• [REQUIREMENTS]: Copy every line of text in the data below word for word, and leave the pictures out of your answer.

• [DATA PROVIDED]:
►
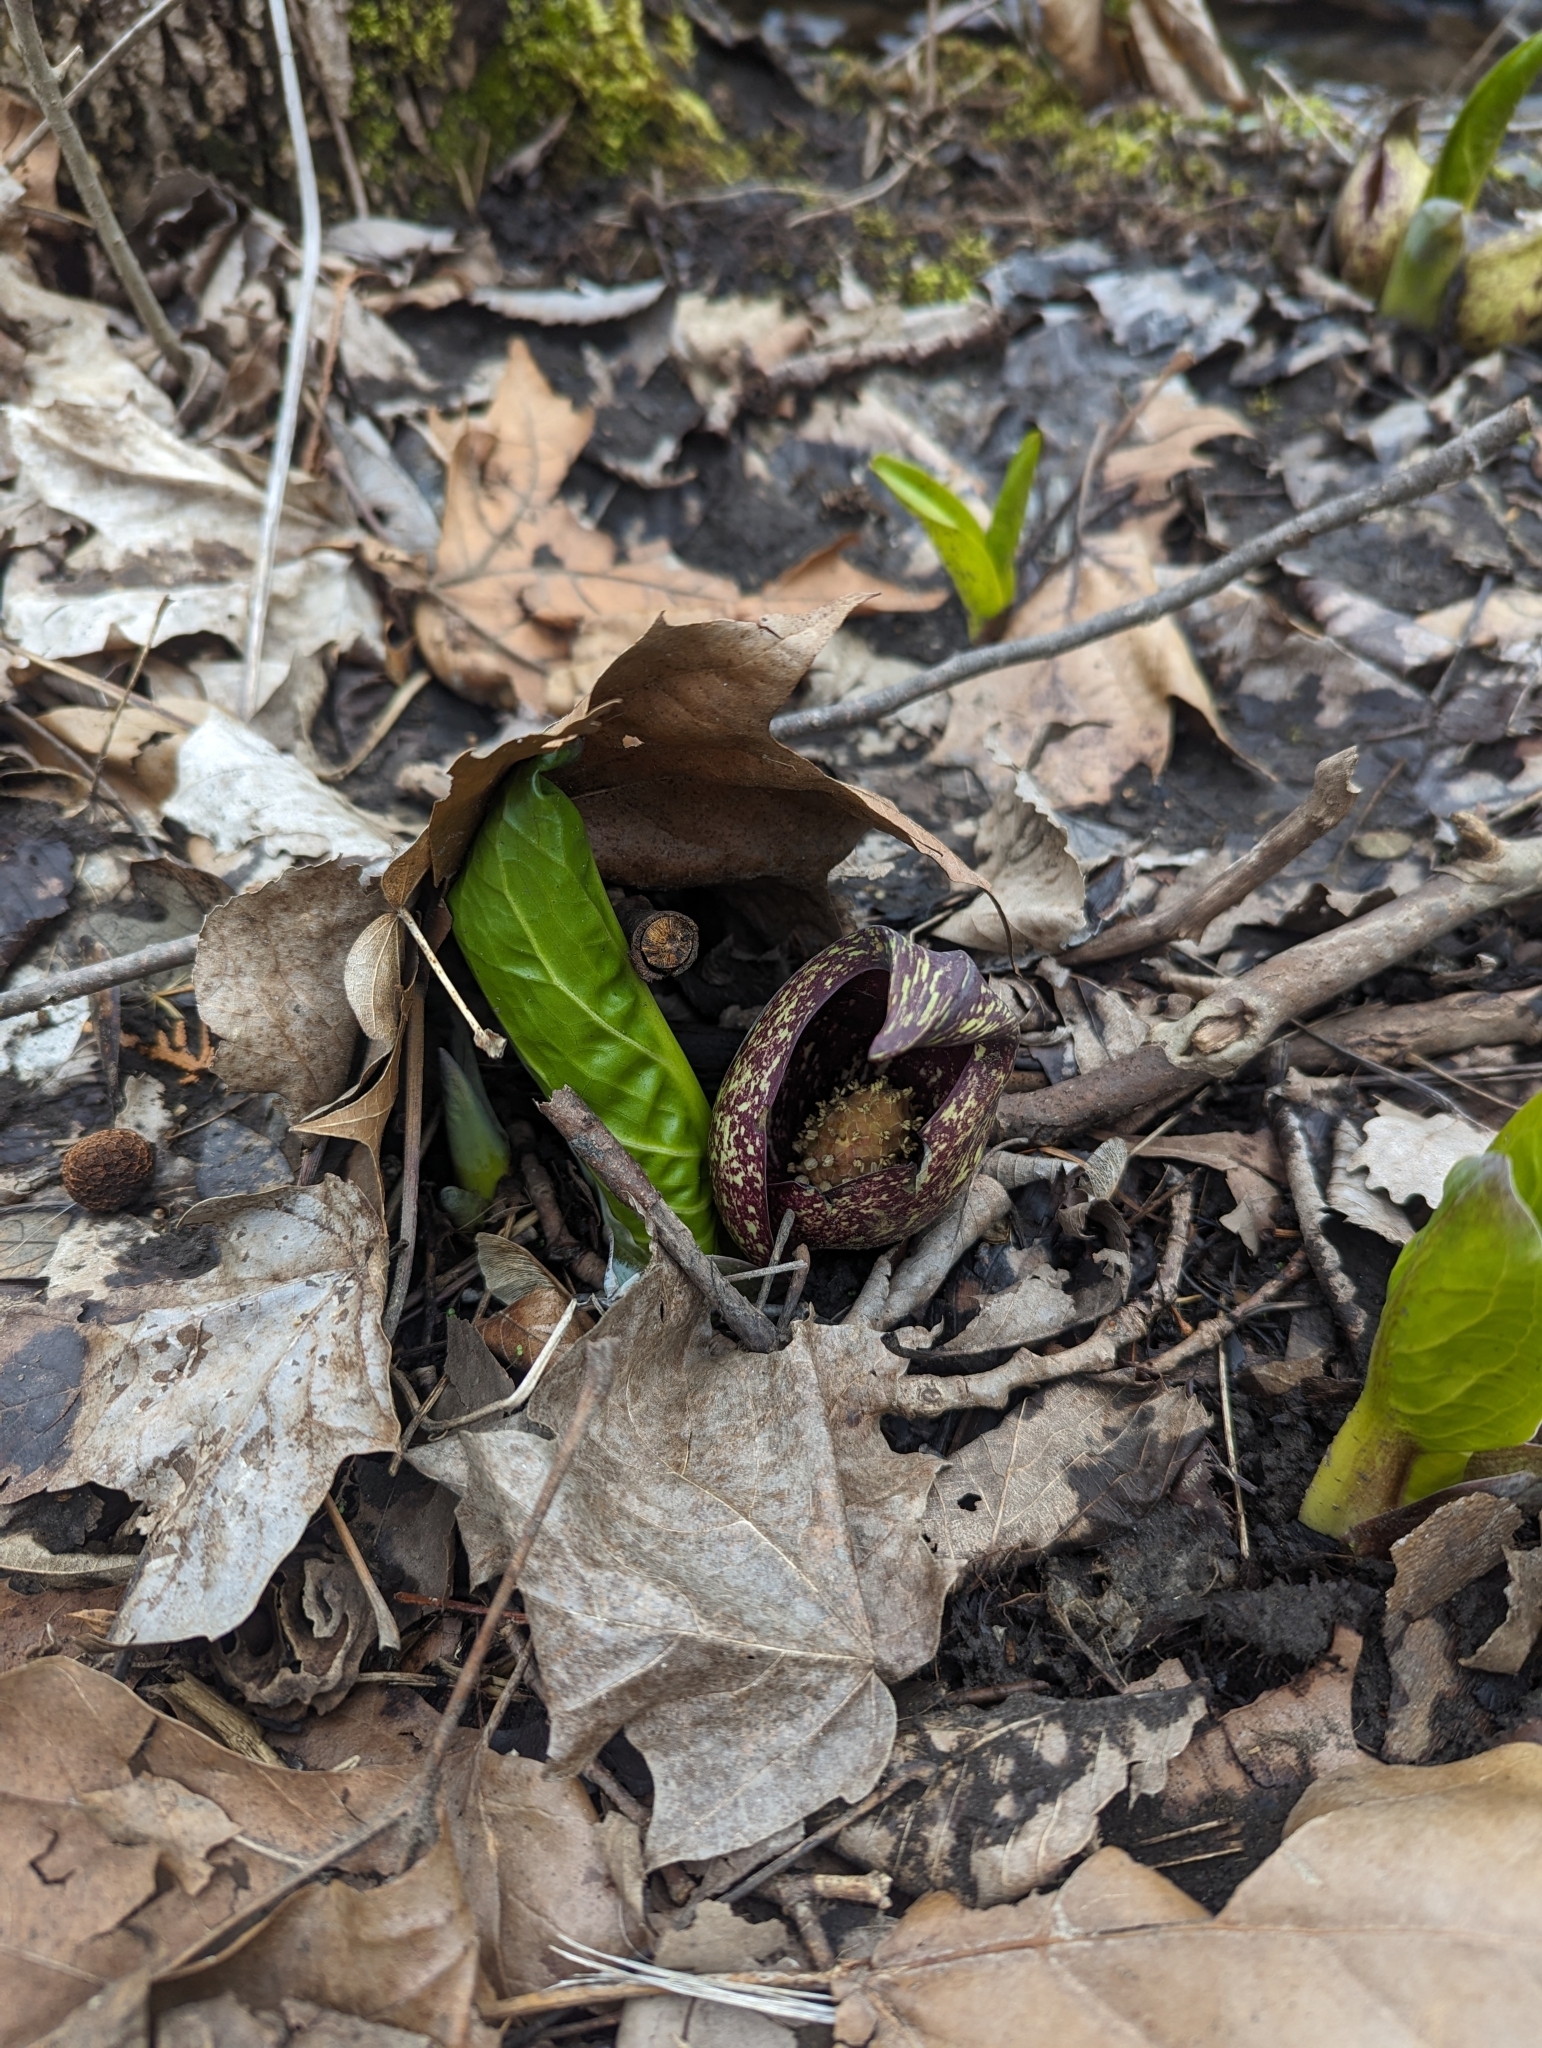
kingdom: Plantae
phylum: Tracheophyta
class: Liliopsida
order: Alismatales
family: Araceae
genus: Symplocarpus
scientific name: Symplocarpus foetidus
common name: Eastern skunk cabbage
◄
• [EXERCISE ANSWER]:
kingdom: Plantae
phylum: Tracheophyta
class: Liliopsida
order: Alismatales
family: Araceae
genus: Symplocarpus
scientific name: Symplocarpus foetidus
common name: Eastern skunk cabbage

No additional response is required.